Leave the pictures out and write out the rest of the listing word for word.

▶ [INFORMATION SHOWN]
○ ○ ○ ○
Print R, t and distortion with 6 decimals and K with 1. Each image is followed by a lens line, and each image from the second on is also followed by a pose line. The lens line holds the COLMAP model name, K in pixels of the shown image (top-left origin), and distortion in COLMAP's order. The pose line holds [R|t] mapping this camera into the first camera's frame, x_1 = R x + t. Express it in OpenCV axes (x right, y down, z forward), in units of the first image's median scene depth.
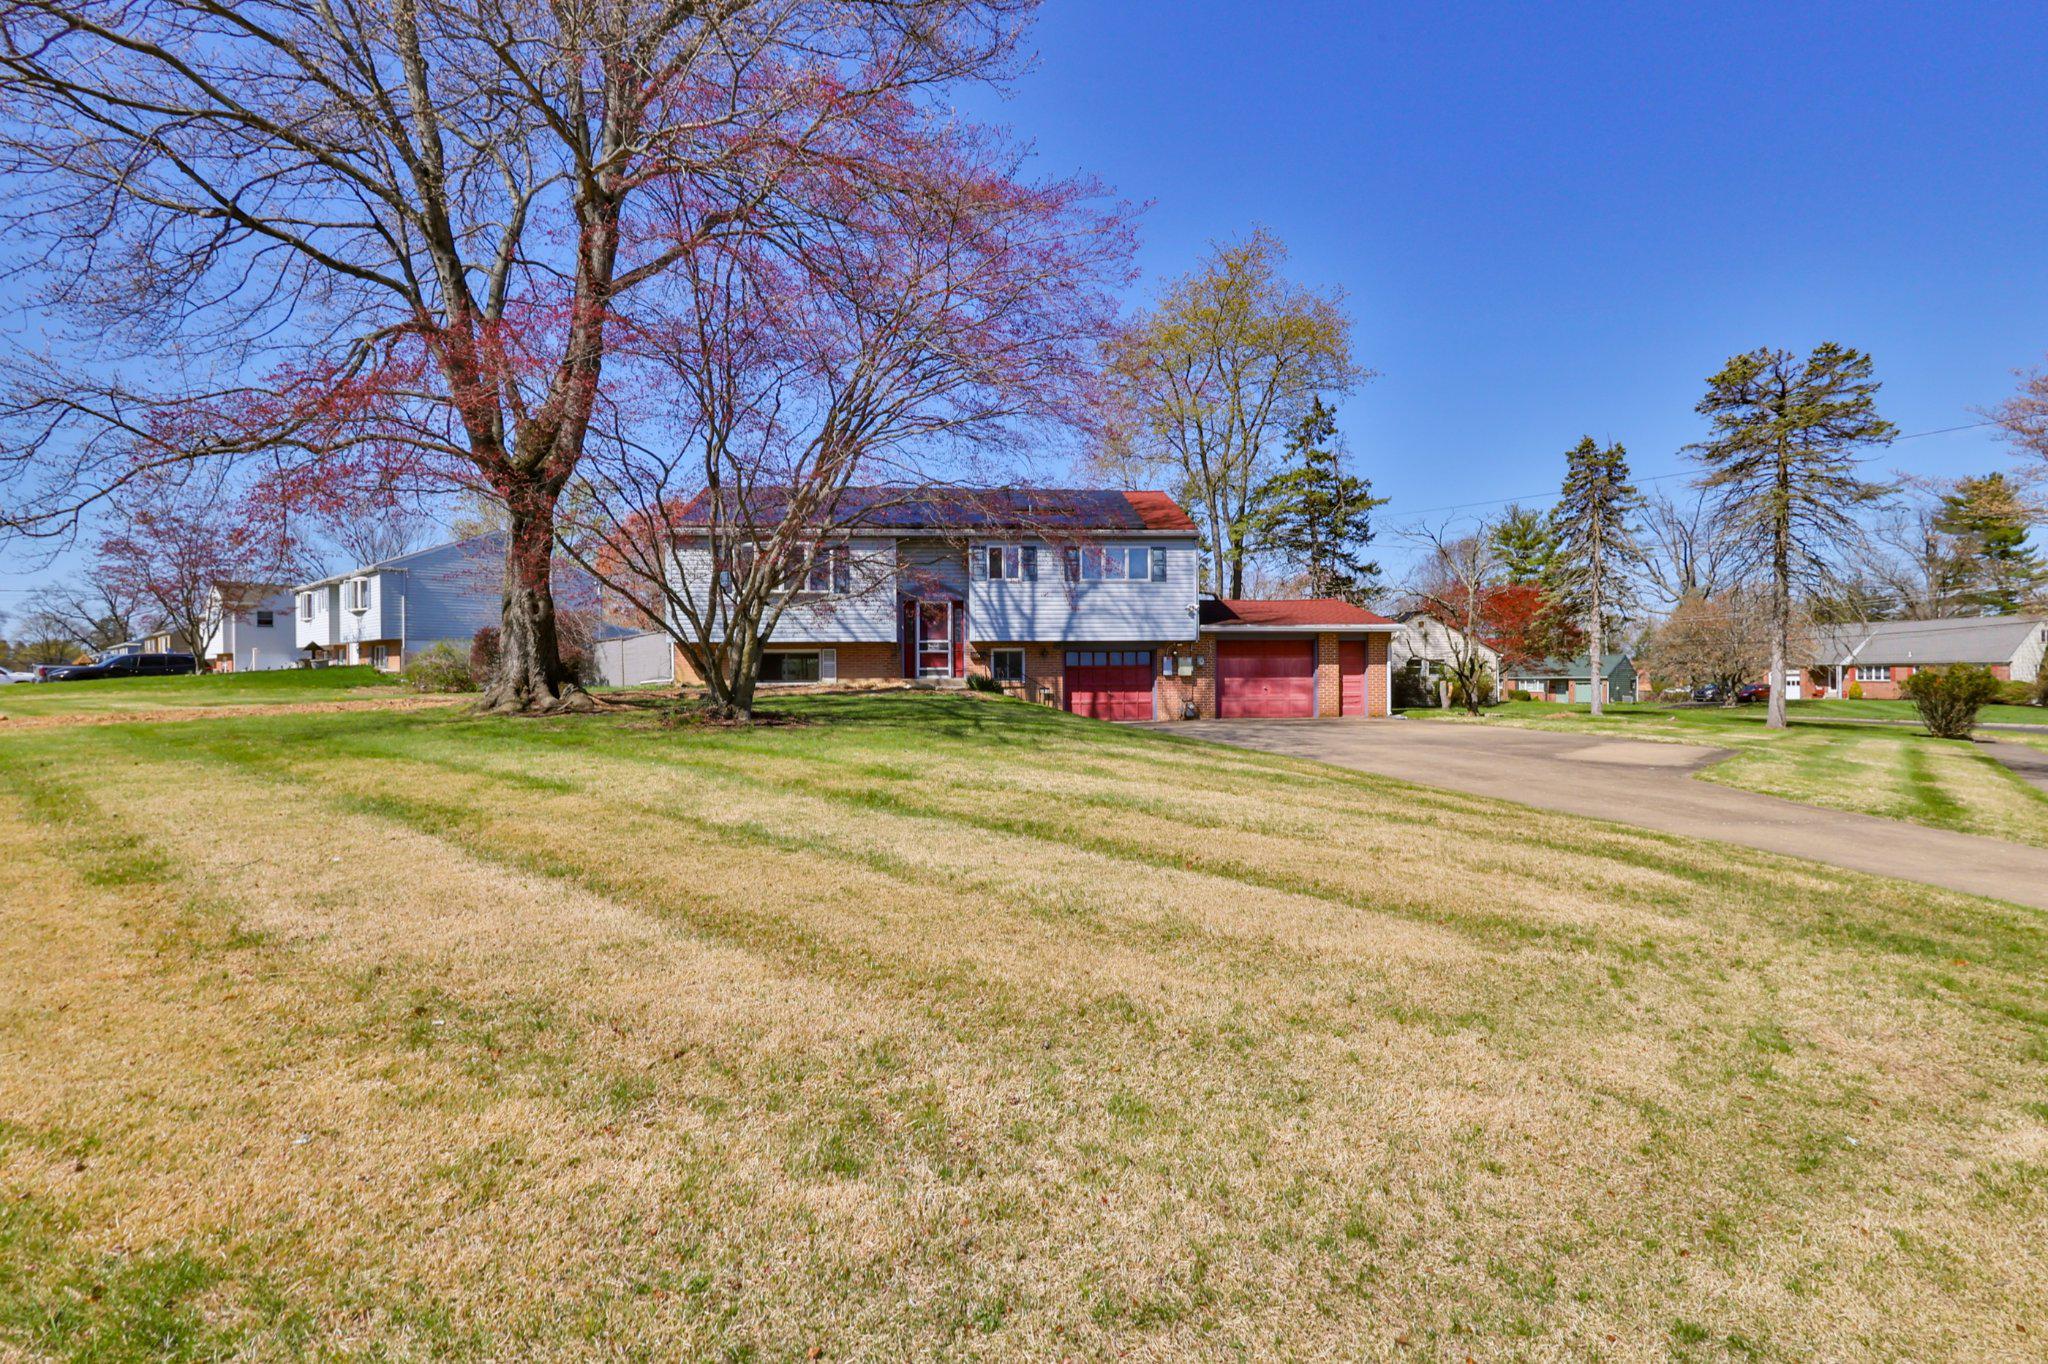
lens RADIAL K [[994.2, 0, 1021.4], [0, 994.2, 687.1], [0, 0, 1]] dist [-0.003528, 0.002985]
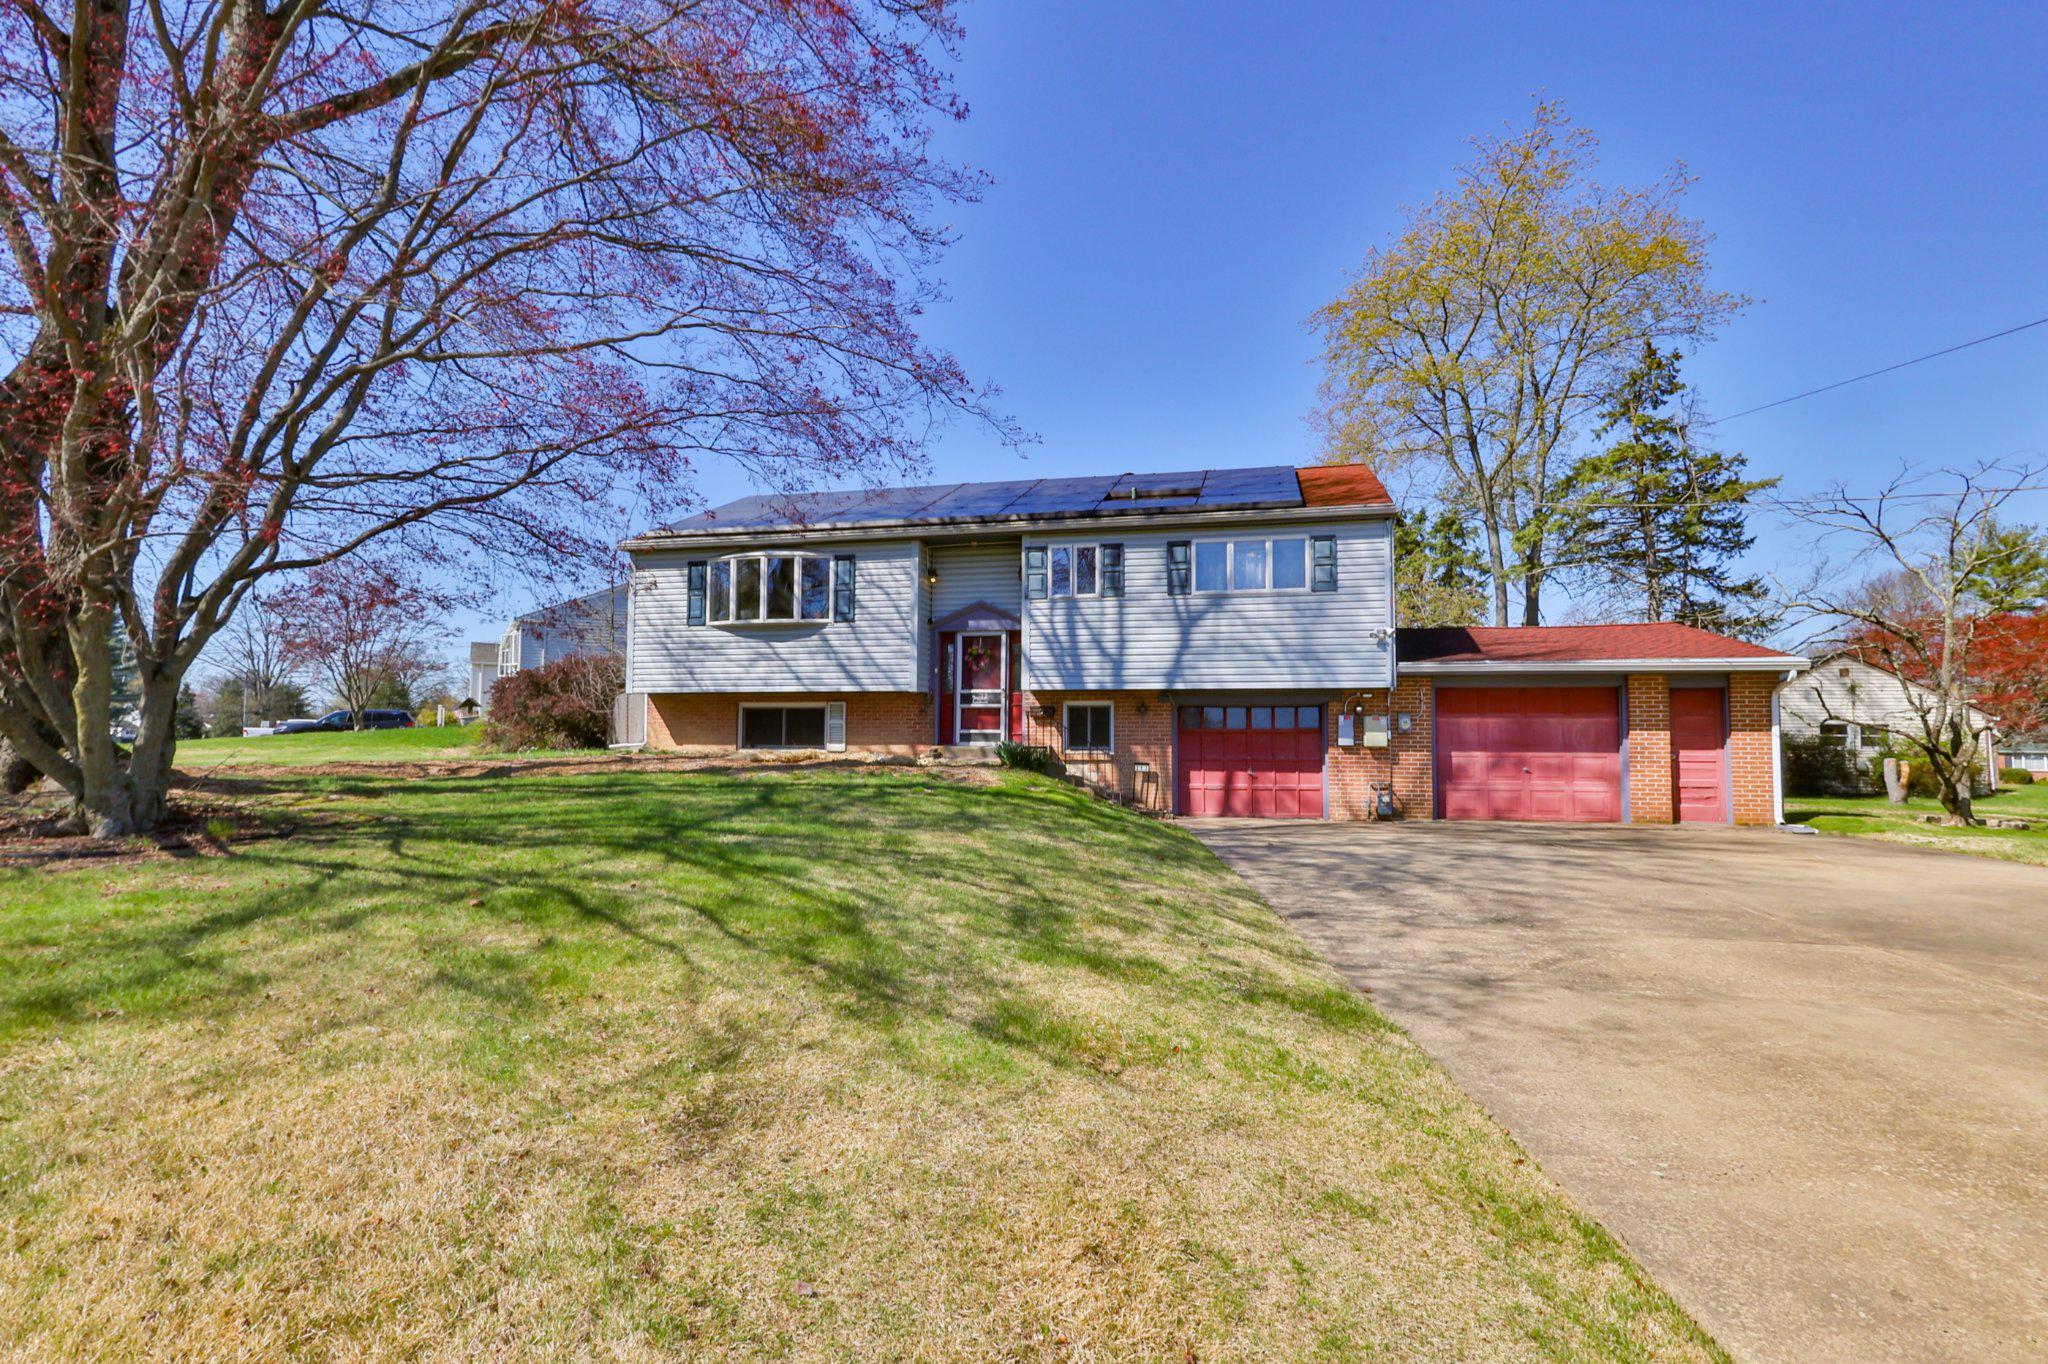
lens RADIAL K [[994.2, 0, 1024.9], [0, 994.2, 680.7], [0, 0, 1]] dist [-0.003528, 0.002985]
pose [[0.953032, -0.006648, -0.302797, 0.143601], [-0.014262, 0.997665, -0.066794, -0.008350], [0.302534, 0.067975, 0.950712, 0.358581]]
○ ○ ○ ○
▶ [RESPONSE]
Print R, t and distortion with 6 decimals and K with 1. Each image is followed by a lens line, and each image from the second on is also followed by a pose line. The lens line holds the COLMAP model name, K in pixels of the shown image (top-left origin), and distortion in COLMAP's order. The pose line holds [R|t] mapping this camera into the first camera's frame, x_1 = R x + t. Express it in OpenCV axes (x right, y down, z forward), in units of the first image's median scene depth.
lens RADIAL K [[994.2, 0, 1021.4], [0, 994.2, 687.1], [0, 0, 1]] dist [-0.003528, 0.002985]
lens RADIAL K [[994.2, 0, 1024.9], [0, 994.2, 680.7], [0, 0, 1]] dist [-0.003528, 0.002985]
pose [[0.953032, -0.006648, -0.302797, 0.143601], [-0.014262, 0.997665, -0.066794, -0.008350], [0.302534, 0.067975, 0.950712, 0.358581]]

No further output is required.